Alternately, becoming more active at any age is a surefire way to stay younger—or at least to look and feel that way.
Tips for better health
It’s never too late to start being more physically active for the purpose of looking and feeling younger. If you choose to remain inactive, realize that it’s probably the most devastating thing you’ll ever do to your long-term health and longevity.
Before you stay on that couch or in that chair and vegetate some more, think about what you really want for yourself. Do you really want to just live longer, or do you want to feel better while you’re alive? Living longer, particularly if your later years are plagued by debilitating illnesses, immobility, or a loss of independence, is not necessarily a gift. Living well and feeling young enough to do whatever you want to the whole time you are alive, however, is priceless.
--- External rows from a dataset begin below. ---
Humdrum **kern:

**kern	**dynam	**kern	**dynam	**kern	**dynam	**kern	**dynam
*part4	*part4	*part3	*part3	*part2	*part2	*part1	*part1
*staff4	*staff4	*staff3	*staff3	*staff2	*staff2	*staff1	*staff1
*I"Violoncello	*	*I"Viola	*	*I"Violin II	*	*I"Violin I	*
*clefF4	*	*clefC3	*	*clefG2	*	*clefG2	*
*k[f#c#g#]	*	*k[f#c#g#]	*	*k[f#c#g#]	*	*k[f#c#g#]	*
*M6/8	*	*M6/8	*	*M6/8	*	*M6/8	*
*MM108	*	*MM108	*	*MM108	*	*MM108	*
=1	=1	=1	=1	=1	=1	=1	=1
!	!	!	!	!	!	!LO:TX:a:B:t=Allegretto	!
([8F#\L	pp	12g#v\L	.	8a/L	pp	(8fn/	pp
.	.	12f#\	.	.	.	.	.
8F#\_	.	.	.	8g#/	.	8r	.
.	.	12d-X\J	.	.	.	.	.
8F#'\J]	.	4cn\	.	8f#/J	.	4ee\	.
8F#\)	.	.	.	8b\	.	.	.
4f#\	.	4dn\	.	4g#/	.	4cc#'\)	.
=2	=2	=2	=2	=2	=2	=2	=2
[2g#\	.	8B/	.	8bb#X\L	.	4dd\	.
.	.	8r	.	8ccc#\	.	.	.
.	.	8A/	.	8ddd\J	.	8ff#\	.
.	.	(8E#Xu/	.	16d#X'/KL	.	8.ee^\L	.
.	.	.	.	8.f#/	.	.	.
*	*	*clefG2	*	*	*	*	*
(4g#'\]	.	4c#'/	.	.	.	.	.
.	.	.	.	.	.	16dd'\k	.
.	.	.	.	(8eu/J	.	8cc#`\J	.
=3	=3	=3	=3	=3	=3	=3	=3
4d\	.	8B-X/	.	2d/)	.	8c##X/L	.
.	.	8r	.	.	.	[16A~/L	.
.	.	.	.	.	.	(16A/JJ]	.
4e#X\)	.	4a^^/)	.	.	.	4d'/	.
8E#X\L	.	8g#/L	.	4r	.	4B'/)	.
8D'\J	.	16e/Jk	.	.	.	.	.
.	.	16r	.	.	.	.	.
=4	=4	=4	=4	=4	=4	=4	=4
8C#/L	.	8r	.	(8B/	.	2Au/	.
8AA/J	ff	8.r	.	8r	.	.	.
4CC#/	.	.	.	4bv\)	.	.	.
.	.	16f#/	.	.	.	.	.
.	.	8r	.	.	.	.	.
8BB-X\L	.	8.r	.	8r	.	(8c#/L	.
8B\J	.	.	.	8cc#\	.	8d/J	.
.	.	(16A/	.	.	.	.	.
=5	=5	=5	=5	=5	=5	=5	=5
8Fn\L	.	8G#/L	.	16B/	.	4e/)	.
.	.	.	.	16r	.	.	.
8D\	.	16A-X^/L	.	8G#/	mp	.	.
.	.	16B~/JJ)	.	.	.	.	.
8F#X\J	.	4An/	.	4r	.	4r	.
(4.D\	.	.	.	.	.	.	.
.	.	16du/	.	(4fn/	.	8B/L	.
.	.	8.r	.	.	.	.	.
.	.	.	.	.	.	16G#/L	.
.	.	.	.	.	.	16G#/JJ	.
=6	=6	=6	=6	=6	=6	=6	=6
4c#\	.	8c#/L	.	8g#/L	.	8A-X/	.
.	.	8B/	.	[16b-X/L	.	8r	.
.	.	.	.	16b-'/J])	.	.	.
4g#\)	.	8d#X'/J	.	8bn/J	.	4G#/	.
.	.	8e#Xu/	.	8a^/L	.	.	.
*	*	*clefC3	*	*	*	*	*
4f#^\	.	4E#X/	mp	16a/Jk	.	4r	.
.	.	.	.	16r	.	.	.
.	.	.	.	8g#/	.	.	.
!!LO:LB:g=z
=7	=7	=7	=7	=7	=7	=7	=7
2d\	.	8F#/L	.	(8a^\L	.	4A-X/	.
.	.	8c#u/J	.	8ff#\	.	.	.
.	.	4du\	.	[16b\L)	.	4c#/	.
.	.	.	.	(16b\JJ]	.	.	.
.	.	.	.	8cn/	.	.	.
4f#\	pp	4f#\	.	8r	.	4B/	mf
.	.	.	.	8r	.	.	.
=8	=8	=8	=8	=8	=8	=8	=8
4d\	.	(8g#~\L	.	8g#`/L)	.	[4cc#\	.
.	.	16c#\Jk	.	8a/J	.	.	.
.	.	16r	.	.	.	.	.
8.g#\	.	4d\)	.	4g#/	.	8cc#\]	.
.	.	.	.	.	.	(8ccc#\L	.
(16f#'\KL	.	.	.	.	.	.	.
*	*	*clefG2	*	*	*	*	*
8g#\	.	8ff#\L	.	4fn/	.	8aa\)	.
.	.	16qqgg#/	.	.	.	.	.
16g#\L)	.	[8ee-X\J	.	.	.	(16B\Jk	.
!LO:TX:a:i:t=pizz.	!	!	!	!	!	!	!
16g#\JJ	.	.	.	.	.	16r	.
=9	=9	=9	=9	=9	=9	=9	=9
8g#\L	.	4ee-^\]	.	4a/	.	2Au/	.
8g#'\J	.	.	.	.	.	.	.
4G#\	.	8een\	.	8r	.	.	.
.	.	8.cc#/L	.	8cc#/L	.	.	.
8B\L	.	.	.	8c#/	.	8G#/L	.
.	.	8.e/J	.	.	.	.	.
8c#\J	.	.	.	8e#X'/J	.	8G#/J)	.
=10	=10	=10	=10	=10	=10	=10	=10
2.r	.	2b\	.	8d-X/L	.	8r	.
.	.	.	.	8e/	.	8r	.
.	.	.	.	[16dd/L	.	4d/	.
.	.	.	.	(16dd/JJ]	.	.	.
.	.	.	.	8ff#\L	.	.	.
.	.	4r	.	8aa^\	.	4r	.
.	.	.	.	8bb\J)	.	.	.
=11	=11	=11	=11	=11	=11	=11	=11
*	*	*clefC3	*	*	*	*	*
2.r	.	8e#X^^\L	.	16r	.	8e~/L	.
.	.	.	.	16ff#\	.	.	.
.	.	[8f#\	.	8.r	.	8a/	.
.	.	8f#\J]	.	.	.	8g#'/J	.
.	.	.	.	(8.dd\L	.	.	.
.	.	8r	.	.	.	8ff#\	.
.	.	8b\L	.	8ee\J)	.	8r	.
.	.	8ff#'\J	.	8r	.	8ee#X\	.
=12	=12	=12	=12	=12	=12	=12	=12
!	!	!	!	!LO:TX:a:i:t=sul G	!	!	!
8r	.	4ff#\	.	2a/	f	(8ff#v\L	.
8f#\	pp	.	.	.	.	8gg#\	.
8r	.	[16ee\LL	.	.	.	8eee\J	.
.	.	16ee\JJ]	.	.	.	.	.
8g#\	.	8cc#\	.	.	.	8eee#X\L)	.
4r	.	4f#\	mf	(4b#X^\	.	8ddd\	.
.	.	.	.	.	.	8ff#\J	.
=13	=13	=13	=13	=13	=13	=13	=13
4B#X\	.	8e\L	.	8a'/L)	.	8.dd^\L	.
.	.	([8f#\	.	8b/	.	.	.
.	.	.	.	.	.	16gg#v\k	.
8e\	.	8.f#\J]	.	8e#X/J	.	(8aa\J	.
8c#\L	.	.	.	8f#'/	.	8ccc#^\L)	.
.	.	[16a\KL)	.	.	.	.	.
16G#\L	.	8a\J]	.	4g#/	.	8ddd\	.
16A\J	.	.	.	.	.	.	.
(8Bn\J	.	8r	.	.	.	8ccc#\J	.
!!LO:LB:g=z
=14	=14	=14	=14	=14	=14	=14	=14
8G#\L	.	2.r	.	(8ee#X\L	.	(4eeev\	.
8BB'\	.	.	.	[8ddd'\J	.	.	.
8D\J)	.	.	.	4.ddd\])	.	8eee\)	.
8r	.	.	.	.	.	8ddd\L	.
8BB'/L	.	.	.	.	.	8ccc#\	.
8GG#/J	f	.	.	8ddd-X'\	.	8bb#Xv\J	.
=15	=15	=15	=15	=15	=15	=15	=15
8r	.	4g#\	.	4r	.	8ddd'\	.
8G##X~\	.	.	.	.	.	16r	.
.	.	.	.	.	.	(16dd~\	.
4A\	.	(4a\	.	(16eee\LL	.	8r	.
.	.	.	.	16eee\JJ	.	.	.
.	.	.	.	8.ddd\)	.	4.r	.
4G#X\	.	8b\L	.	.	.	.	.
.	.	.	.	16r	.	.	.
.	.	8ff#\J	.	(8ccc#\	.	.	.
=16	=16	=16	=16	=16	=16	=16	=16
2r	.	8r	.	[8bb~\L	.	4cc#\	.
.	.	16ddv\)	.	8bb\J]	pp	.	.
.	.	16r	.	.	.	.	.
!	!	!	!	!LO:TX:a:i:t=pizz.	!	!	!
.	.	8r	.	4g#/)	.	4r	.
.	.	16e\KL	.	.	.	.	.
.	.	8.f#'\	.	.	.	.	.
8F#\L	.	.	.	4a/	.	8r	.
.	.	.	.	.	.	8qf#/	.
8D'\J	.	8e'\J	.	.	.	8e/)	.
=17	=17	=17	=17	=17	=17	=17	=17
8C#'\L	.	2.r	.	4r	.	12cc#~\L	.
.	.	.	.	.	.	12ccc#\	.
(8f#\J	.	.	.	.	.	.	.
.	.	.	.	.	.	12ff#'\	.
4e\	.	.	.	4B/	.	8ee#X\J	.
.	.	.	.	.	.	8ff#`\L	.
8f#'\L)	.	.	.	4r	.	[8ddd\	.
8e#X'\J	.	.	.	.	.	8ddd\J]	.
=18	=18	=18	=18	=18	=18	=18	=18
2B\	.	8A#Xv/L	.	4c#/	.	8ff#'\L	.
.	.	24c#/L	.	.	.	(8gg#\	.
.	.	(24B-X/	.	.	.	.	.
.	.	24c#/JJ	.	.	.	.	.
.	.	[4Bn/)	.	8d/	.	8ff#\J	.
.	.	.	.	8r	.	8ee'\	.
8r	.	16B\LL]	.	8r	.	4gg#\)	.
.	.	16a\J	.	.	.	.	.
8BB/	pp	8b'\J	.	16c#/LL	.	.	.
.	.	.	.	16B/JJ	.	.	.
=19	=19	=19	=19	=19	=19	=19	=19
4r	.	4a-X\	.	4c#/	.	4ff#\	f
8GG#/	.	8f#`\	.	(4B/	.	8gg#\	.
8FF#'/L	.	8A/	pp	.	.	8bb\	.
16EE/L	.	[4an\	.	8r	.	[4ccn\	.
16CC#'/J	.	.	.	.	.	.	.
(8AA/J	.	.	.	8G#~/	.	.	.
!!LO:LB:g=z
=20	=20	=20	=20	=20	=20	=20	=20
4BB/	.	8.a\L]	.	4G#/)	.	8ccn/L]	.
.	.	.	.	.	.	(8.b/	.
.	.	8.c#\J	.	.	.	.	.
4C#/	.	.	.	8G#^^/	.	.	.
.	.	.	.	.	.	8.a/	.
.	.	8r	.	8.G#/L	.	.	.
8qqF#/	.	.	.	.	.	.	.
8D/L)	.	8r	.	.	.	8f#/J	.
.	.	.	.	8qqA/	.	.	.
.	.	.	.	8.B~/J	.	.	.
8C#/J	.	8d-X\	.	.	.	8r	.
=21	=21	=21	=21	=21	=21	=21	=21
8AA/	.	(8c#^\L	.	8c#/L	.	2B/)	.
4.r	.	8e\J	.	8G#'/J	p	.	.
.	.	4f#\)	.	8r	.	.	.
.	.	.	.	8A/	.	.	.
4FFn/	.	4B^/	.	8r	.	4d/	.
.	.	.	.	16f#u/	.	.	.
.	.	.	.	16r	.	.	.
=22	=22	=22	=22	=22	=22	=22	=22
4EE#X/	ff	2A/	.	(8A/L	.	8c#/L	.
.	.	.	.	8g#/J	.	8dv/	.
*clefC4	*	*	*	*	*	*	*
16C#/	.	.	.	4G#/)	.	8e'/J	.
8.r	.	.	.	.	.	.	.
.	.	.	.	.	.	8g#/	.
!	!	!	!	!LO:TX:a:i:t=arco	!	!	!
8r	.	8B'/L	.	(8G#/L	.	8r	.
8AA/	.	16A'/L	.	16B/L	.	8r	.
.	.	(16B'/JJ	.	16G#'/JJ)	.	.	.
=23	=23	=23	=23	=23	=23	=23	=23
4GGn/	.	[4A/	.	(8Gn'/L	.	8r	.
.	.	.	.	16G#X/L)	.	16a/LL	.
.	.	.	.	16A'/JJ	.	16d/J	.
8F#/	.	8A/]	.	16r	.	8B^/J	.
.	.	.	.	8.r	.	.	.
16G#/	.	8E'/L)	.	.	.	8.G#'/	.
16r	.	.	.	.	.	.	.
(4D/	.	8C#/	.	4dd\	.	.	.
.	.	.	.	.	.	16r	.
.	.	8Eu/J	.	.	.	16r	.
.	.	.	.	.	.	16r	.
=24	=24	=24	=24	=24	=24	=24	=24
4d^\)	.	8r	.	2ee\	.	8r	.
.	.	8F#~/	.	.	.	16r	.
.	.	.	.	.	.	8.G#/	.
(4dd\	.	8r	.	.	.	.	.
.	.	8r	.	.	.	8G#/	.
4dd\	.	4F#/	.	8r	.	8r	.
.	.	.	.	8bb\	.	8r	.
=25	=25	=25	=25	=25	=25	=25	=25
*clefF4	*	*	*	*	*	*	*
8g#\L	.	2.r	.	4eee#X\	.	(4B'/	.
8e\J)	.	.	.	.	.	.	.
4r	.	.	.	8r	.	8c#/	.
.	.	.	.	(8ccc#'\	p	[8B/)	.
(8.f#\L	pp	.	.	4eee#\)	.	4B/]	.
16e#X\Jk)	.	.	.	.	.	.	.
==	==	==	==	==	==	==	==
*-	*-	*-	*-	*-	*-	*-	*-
Do You Need to See Your Doctor First?
Depending upon your age, medical history, and current level of activity, you should consider having a medical examination before starting an exercise program. Get your blood pressure and heart rate checked, along with possibly having an exercise stress test. A stress test usually involves walking on a treadmill. The American Heart Association recommends such testing for all sedentary men over forty-five and women over fifty. In actuality, such extensive testing is likely only important if you want to start a vigorous training program that gets your heart rate up really high. If your intent is just to walk or participate in mild resistance training, such testing may not be necessary.
Certain individuals may benefit from a more extensive pre-exercise exam, particularly someone with any of the following:
A history of heart problems, such as irregular heartbeats, palpitations, chest pain, or a heart attack; high blood pressure (controlled or uncontrolled); elevated cholesterol levels; obesity; impaired kidney function; diabetes; joint, hip, or knee problems; visual problems; a history of cigarette smoking; a close relative who died from a heart attack before age fifty; and prescription drug use, such as beta-blockers, that may affect your tolerance for exercise. Check with your doctor at your next visit to discuss any precautions that may be important for your health when exercising.
Take a bath after workout if you are going out for work.
Although it’s not necessary to have either a cold or hot bath or shower after a work-out but if you need to go back to work or out for the day or evening then it’s really required.
Many footballers and athletes having cold or ice baths straight after a game. The reason behind this is to prevent or reduce any inflammation from injuries that may have occurred during the game.
But it’s quite not recommended for the average person and might be painful too.
A warm bath or shower (in summer days like > 34 C you can avoid warm water) is a better option for you, immediately after workout as it will help you feel more relaxed. It’s a great idea to stretch the hamstrings in the bath as the muscles are more relaxed and pliable with warm water. Better to have shower with your spouse helping/massaging each other while taking shower.